Exercise.
Which lines in the material contain the word "masks", matching its case exactly? Copy each one in full.

Supplied entries.
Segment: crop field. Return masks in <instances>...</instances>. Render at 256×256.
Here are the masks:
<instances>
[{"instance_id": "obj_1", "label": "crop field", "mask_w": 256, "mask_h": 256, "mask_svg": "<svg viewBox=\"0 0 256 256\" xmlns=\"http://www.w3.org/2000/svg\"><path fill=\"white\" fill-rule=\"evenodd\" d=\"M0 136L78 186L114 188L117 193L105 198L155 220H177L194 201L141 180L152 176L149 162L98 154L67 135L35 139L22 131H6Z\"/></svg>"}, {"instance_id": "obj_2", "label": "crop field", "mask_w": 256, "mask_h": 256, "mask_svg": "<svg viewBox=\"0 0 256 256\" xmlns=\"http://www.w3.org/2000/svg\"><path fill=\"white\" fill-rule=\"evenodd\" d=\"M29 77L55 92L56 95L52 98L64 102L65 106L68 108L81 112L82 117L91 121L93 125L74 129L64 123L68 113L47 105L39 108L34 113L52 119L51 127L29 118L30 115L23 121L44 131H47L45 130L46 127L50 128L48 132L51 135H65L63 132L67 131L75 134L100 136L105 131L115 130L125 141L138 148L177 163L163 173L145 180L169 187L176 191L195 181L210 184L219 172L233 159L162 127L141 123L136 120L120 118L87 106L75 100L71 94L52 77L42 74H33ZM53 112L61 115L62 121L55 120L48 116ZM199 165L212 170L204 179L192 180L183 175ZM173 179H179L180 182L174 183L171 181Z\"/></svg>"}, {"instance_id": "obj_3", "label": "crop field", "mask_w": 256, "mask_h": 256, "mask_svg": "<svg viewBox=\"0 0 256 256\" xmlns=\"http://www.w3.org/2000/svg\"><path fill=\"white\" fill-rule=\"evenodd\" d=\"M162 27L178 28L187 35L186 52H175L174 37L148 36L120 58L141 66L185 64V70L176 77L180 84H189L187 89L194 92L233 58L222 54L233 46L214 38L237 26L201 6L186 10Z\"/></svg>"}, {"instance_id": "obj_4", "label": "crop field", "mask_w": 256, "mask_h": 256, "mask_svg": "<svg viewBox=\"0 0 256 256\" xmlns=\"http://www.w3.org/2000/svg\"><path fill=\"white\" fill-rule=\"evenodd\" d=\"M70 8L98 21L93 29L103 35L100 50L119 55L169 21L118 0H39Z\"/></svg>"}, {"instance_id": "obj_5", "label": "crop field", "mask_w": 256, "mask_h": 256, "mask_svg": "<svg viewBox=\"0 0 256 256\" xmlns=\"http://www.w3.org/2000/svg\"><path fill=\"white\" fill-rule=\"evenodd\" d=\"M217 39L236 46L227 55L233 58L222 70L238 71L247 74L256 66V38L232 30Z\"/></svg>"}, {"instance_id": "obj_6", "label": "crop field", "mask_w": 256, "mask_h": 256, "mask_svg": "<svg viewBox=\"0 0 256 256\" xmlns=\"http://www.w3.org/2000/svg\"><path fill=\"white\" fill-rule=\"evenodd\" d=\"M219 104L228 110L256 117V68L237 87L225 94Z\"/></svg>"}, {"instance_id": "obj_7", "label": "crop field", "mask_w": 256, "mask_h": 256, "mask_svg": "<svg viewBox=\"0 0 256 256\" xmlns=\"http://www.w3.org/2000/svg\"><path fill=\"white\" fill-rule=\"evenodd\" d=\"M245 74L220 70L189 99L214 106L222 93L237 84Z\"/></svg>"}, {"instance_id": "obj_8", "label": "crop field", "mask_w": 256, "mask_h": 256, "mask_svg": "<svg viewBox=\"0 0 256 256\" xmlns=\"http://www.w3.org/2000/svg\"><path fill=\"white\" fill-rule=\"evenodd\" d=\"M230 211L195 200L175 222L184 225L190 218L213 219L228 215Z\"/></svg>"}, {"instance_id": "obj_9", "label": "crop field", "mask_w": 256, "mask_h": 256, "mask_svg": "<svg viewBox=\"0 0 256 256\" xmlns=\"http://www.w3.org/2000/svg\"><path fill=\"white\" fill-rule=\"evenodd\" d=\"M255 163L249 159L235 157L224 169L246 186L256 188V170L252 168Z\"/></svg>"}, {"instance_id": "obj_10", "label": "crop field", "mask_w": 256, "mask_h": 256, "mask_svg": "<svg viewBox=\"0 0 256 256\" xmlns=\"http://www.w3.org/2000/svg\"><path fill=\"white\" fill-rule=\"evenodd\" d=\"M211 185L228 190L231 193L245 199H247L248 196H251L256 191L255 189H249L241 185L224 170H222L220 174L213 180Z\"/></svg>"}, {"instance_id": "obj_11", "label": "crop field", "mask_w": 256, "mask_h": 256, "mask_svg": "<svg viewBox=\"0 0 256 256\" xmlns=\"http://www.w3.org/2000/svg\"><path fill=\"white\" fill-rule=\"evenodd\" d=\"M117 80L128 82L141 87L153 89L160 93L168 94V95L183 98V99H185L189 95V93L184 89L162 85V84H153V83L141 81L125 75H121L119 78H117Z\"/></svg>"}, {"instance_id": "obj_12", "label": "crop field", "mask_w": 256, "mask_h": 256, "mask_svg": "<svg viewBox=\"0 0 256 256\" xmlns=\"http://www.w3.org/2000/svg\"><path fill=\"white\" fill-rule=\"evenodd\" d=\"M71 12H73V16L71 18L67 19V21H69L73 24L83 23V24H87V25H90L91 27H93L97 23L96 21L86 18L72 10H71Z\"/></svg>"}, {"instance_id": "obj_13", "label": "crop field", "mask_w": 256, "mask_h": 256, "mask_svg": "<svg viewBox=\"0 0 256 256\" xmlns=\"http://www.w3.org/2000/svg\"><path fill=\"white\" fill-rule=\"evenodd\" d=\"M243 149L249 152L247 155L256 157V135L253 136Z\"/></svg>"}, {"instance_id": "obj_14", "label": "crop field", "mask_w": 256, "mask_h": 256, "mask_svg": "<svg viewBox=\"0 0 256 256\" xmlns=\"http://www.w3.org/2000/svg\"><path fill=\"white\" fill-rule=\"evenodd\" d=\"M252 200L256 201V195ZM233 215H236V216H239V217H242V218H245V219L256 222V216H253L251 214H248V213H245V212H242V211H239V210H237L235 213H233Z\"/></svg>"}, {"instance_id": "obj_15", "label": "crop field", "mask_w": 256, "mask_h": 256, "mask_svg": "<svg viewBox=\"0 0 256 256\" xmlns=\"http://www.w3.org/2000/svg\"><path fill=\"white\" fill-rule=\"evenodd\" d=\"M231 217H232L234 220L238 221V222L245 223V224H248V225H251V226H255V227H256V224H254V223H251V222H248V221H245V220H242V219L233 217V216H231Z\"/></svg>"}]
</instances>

Output for this exercise.
Segment: crop field. Return masks in <instances>...</instances>. Render at 256×256.
Here are the masks:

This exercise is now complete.